FM: The demand came from the user community. AL: The need came from the user community, but visionary people had to identify the problem. ST: How do you find the resources? MA: This is where a command economy might help, because no single project can do it alone. AL: The community need to get together; each partner has to bring its own source of funding [so presumably the funding agencies have to agree to some extent? - DB] ST: In the climate modelling world, much could be gained by having standard formats for modelling data, but this hasn't happened as quickly as we would have liked.
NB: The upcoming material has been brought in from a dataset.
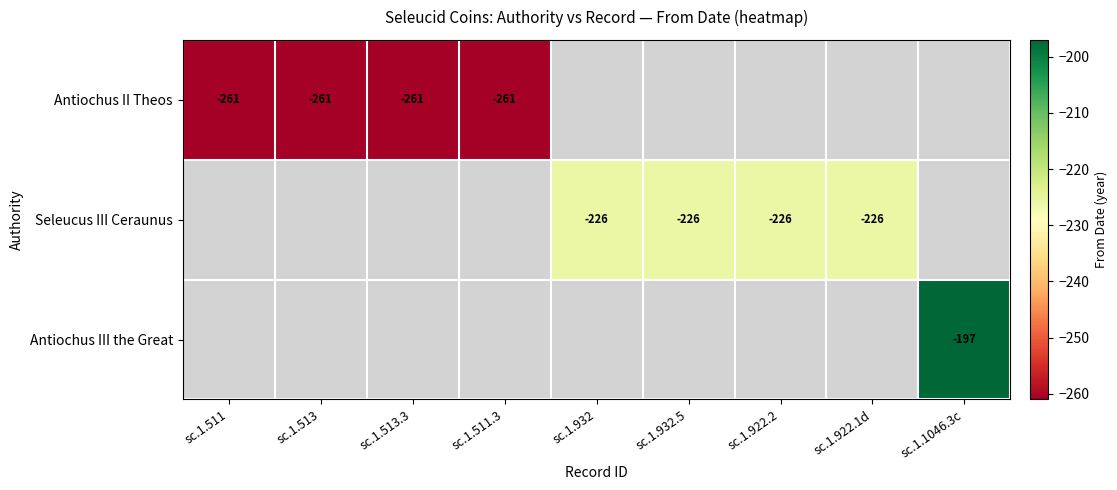

Is it true that Seleucus III Ceraunus equals -310 at sc.1.922.1d?

False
MA: Can we have a national file system with agreed standards for naming, secure access, etc. ST: Would this empower the user? MA: Do people want to manage files on their own machines or do they want a pervasive system. ST: This might end up in the same state as Grid, which is too complicated to use. MA: I'm asking if there are simple things that can be provided across disciplines.
AL: When the astronomers started, they looked at the technology available but it wasn't ready or didn't quite meet their needs; hence why they developed their own. A common file system would have been ideal. This would be the one thing AL would like e-science to provide.
AGREEING LIMITS
MA: What are your principles for deciding what to agree on and what to leave to the wider ecosystem?
AL: Partly a scale problem - how many people to speak to, how many different technologies involved.
AV: There is already a community of people doing standardisation research.
ST: A command solution has to be extensible, so that groups have adapt it to their particular needs.
PLENARY DISCUSSION
There was mention of standards activity for naming and defining data, originating from the NIH on instruction from the US government. Is this an example of Command e-Science?
There was a little discussion about whether the discipline-specific challenges are examples of command e-science or extreme e-science, or both.